What is expected
Leave the images out, and otherwise write out each entry exactly.

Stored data

------------------------------------------------

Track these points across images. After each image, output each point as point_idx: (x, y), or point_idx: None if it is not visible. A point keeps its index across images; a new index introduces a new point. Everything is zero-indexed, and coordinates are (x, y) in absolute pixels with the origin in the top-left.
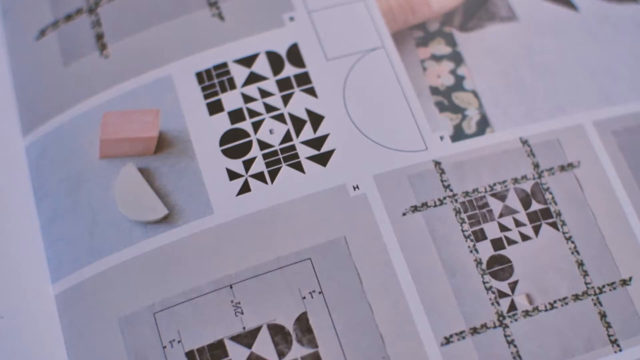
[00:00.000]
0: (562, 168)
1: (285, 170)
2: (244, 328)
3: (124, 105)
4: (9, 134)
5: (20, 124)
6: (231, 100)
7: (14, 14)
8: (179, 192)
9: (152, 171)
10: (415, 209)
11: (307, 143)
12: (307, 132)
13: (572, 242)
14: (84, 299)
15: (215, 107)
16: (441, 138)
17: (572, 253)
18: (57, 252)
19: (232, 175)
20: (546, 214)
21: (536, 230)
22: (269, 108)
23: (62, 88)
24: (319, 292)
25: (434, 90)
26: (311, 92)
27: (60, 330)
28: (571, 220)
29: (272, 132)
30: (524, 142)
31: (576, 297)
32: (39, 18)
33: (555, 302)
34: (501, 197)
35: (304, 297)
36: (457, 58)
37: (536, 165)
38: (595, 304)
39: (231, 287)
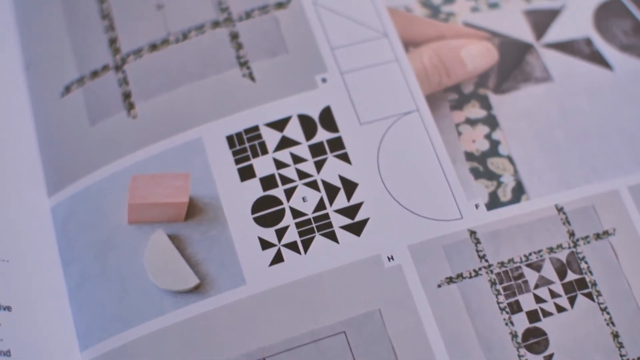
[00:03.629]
0: (598, 236)
1: (319, 240)
2: None
3: (152, 168)
4: (34, 194)
5: (46, 183)
6: (263, 165)
7: (38, 68)
8: (210, 261)
9: (183, 239)
10: (450, 280)
11: (341, 211)
12: (341, 200)
13: (608, 313)
14: None
15: (246, 173)
16: (476, 206)
17: (608, 324)
18: (85, 319)
19: (265, 244)
20: (582, 284)
21: (572, 301)
22: (302, 174)
23: (88, 148)
24: None
25: (469, 156)
26: (344, 157)
27: None
28: (606, 290)
29: (305, 200)
30: (560, 210)
31: None
32: (63, 73)
33: None
34: (537, 267)
35: None
36: (492, 122)
37: (572, 234)
38: None
39: None
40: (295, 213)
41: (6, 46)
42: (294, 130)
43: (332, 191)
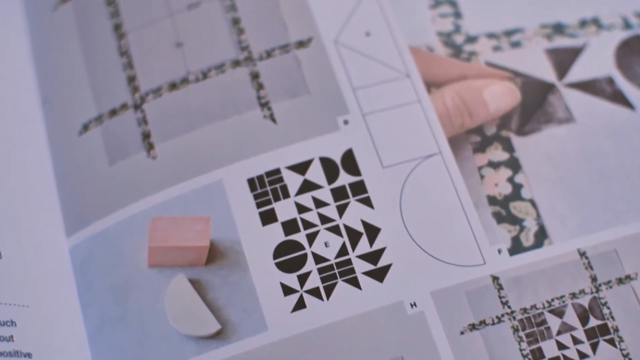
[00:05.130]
0: (620, 281)
1: (341, 286)
2: None
3: (172, 210)
4: (52, 234)
5: (64, 223)
6: (285, 209)
7: (55, 104)
8: (231, 306)
9: (204, 283)
10: (473, 327)
11: (363, 257)
12: (363, 246)
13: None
14: None
15: (268, 217)
16: (499, 251)
17: None
18: None
19: (287, 290)
20: (604, 330)
21: (594, 347)
22: (324, 219)
23: (107, 189)
24: None
25: (492, 200)
26: (367, 202)
27: None
28: (628, 336)
29: (328, 245)
30: (582, 254)
31: None
32: (81, 111)
33: None
34: (559, 313)
35: None
36: (514, 165)
37: (594, 279)
38: None
39: None
40: (318, 258)
41: (23, 81)
42: (315, 173)
43: (354, 236)
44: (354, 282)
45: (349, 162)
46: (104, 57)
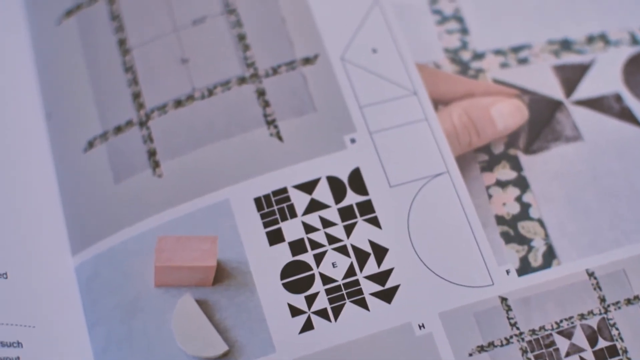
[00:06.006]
0: (628, 301)
1: (349, 307)
2: None
3: (179, 229)
4: (57, 252)
5: (69, 242)
6: (292, 229)
7: (59, 119)
8: (239, 327)
9: (211, 304)
10: (481, 349)
11: (371, 278)
12: (371, 266)
13: None
14: None
15: (275, 237)
16: (507, 272)
17: None
18: None
19: (295, 311)
20: (612, 351)
21: None
22: (332, 239)
23: (113, 207)
24: None
25: (500, 220)
26: (374, 221)
27: None
28: (637, 357)
29: (335, 266)
30: (591, 275)
31: None
32: (86, 127)
33: None
34: (568, 334)
35: None
36: (522, 184)
37: (602, 299)
38: None
39: None
40: (325, 279)
41: (26, 95)
42: (323, 192)
43: (362, 257)
44: (362, 303)
45: (356, 181)
46: (108, 73)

------------------------------------------------

Result of the task
Track these points across images. After each image, output each point as point_idx: (x, y), or point_idx: None if it is not visible. A point keeps its index across images; a new index introduces a new point. Everything is zero-indexed, and coordinates are (x, y) in absolute pixels with the origin in the top-left.
[00:00.000]
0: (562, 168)
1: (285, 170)
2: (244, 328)
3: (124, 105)
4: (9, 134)
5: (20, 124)
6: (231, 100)
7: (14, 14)
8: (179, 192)
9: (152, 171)
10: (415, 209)
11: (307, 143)
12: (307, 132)
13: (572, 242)
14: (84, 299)
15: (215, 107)
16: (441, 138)
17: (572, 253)
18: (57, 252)
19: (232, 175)
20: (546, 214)
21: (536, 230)
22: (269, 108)
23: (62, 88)
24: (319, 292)
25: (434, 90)
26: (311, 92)
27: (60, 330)
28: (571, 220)
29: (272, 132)
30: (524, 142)
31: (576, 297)
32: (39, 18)
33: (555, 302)
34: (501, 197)
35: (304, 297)
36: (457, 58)
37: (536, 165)
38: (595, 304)
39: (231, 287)
[00:03.629]
0: (598, 236)
1: (319, 240)
2: None
3: (152, 168)
4: (34, 194)
5: (46, 183)
6: (263, 165)
7: (38, 68)
8: (210, 261)
9: (183, 239)
10: (450, 280)
11: (341, 211)
12: (341, 200)
13: (608, 313)
14: None
15: (246, 173)
16: (476, 206)
17: (608, 324)
18: (85, 319)
19: (265, 244)
20: (582, 284)
21: (572, 301)
22: (302, 174)
23: (88, 148)
24: None
25: (469, 156)
26: (344, 157)
27: None
28: (606, 290)
29: (305, 200)
30: (560, 210)
31: None
32: (63, 73)
33: None
34: (537, 267)
35: None
36: (492, 122)
37: (572, 234)
38: None
39: None
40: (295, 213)
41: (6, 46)
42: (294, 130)
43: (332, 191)
[00:05.130]
0: (620, 281)
1: (341, 286)
2: None
3: (172, 210)
4: (52, 234)
5: (64, 223)
6: (285, 209)
7: (55, 104)
8: (231, 306)
9: (204, 283)
10: (473, 327)
11: (363, 257)
12: (363, 246)
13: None
14: None
15: (268, 217)
16: (499, 251)
17: None
18: None
19: (287, 290)
20: (604, 330)
21: (594, 347)
22: (324, 219)
23: (107, 189)
24: None
25: (492, 200)
26: (367, 202)
27: None
28: (628, 336)
29: (328, 245)
30: (582, 254)
31: None
32: (81, 111)
33: None
34: (559, 313)
35: None
36: (514, 165)
37: (594, 279)
38: None
39: None
40: (318, 258)
41: (23, 81)
42: (315, 173)
43: (354, 236)
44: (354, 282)
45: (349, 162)
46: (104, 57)
[00:06.006]
0: (628, 301)
1: (349, 307)
2: None
3: (179, 229)
4: (57, 252)
5: (69, 242)
6: (292, 229)
7: (59, 119)
8: (239, 327)
9: (211, 304)
10: (481, 349)
11: (371, 278)
12: (371, 266)
13: None
14: None
15: (275, 237)
16: (507, 272)
17: None
18: None
19: (295, 311)
20: (612, 351)
21: None
22: (332, 239)
23: (113, 207)
24: None
25: (500, 220)
26: (374, 221)
27: None
28: (637, 357)
29: (335, 266)
30: (591, 275)
31: None
32: (86, 127)
33: None
34: (568, 334)
35: None
36: (522, 184)
37: (602, 299)
38: None
39: None
40: (325, 279)
41: (26, 95)
42: (323, 192)
43: (362, 257)
44: (362, 303)
45: (356, 181)
46: (108, 73)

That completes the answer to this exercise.